A Perpetual Greenfield
Leave Your Legacy
So you’ve started that new greenfield project. Your project directory is empty; you get to lay the foundation. With your architecture on the whiteboard, you pick your favorite tech stack and then set off to the feature-building races. Your customers are thrilled with the feature throughput; everything is polished and delivered at or ahead of schedule.
Then, a degradation occurs. Maybe you’ve introduced an inheritance model that is becoming hard to work with. Instead of revisiting the model, you start to use sneaky inheritance tricks to continue delivering features. Maybe you’ve chosen couplings that have started to get in your way. Instead of breaking the couplings and finding more appropriate ones, you double down on the faulty couplings because you don’t have time to redesign. Whatever the case, you begin to sacrifice quality of features in favor of throughput.
Your choices start to hurt. Trivial additions to your codebase take far too long. Error rates are increasing. It’s hard to hold a conceptual model of your creation in your head. Your code base kind of starts to embarrass you.

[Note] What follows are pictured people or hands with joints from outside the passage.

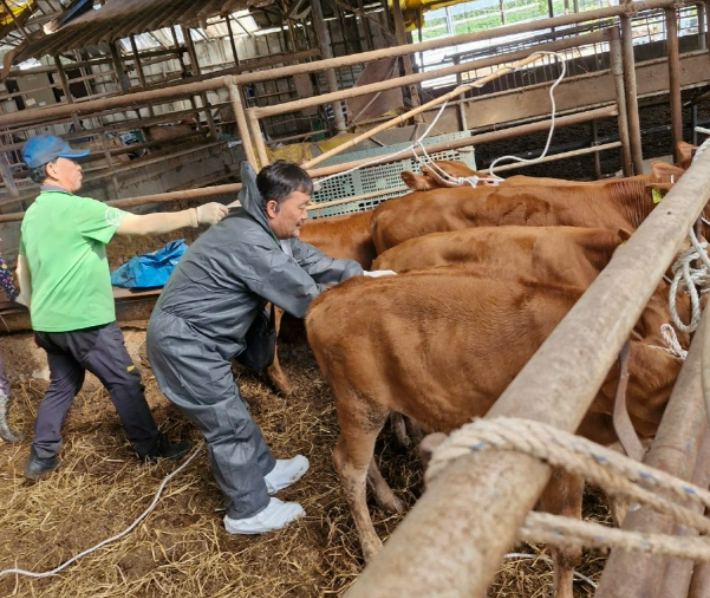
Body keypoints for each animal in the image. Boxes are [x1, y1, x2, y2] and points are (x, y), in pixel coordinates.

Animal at [306, 270, 684, 598]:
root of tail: (329, 296)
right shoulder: (558, 464)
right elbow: (568, 547)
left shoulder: (606, 447)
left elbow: (621, 504)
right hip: (361, 403)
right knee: (348, 467)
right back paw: (372, 546)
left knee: (357, 458)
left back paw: (388, 499)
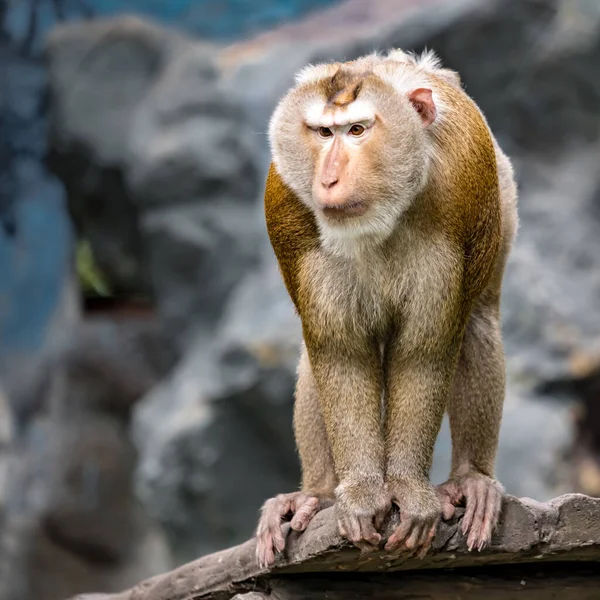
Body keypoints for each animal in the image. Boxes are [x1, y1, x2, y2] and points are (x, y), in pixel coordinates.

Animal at [253, 48, 516, 568]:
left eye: (357, 130)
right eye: (323, 132)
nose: (328, 178)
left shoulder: (460, 197)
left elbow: (425, 351)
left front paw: (410, 493)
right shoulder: (289, 209)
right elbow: (339, 352)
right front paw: (360, 495)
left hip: (502, 195)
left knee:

People start to refer to it as legacy code. The siren song of a total rewrite begins to sound pretty good.
I hope that you don’t recognize these anecdotes. But if you do, that’s okay. I do too. A crumbling code base will eventually prevent you from delivering value to your customers. What are some steps you can take to mitigate this risk?
Pay Down Technical Debt
The teams at Pluralsight pay down technical debt on a regular cadence. Much like financial debt, unpaid technical debt has a compounding quality that can be very hard to reverse if allowed to fester.
Some of the teams dedicate 25% of their time to paying down technical debt. Others spend every Tuesday improving the quality of their codebases. Some even freely delete portions of code in order to write it again using the knowledge they gained writing it the first time.
Our teams are encouraged to choose their own strategies for managing their technical debt.
Promote Excellence
Pressure is a funny thing. Being aware of pressure can keep you productive. Succumbing to pressure can be destructive. Deadlines are a huge source of pressure in engineering. If you cut corners in order to deliver against a deadline, you are deferring the proper implementation of something to a later date. All too often it seems that the later date never comes, the “cut corners” pile up and your ability to deliver anything slows to a crawl.
Some deadlines are necessary in order to coordinate efforts across multiple groups within and outside your organization. Other deadlines are totally artificial, deliver marginal value and do not reflect reality. We avoid the latter at Pluralsight. We don’t have deadlines, we have sadlines. That is to say that if we missed a deadline, someone has a sad. Occasionally we will take on a hard deadline if it makes sense to do so. When that occurs, we ensure that time is taken to pay down any technical debt that was incurred while meeting the deadline.
Embrace Mitosis
Part of our architectural strategy is to maintain small codebases. Doing so allows us to continue to deliver effectively, even in the face of fast growth. However, codebases grow. Successful codebases have a tendency to grow quickly.
But what happens when a codebase grows too large? Well, it might be time to split it up. Much like mitosis in cell biology, we like to let this occur naturally. When the size or conceptual model of any given component begins to get in the way of it delivering value, it is probably time to split. At that point we look for seams that have emerged in the code base and split along them. Not only does the code base get split, sometimes the team splits as well.
A Perpetual Greenfield
Everyone loves a greenfield project. They are easy to work with and value comes out of them without much effort. New patterns are easy to implement, you can try out and scrap ideas at a rapid pace. Over time these projects will wilt without proper care and the benefits of the greenfield project will be lost. At Pluralsight, we try our best to give that care in order to keep our code in a perpetually greenfield state.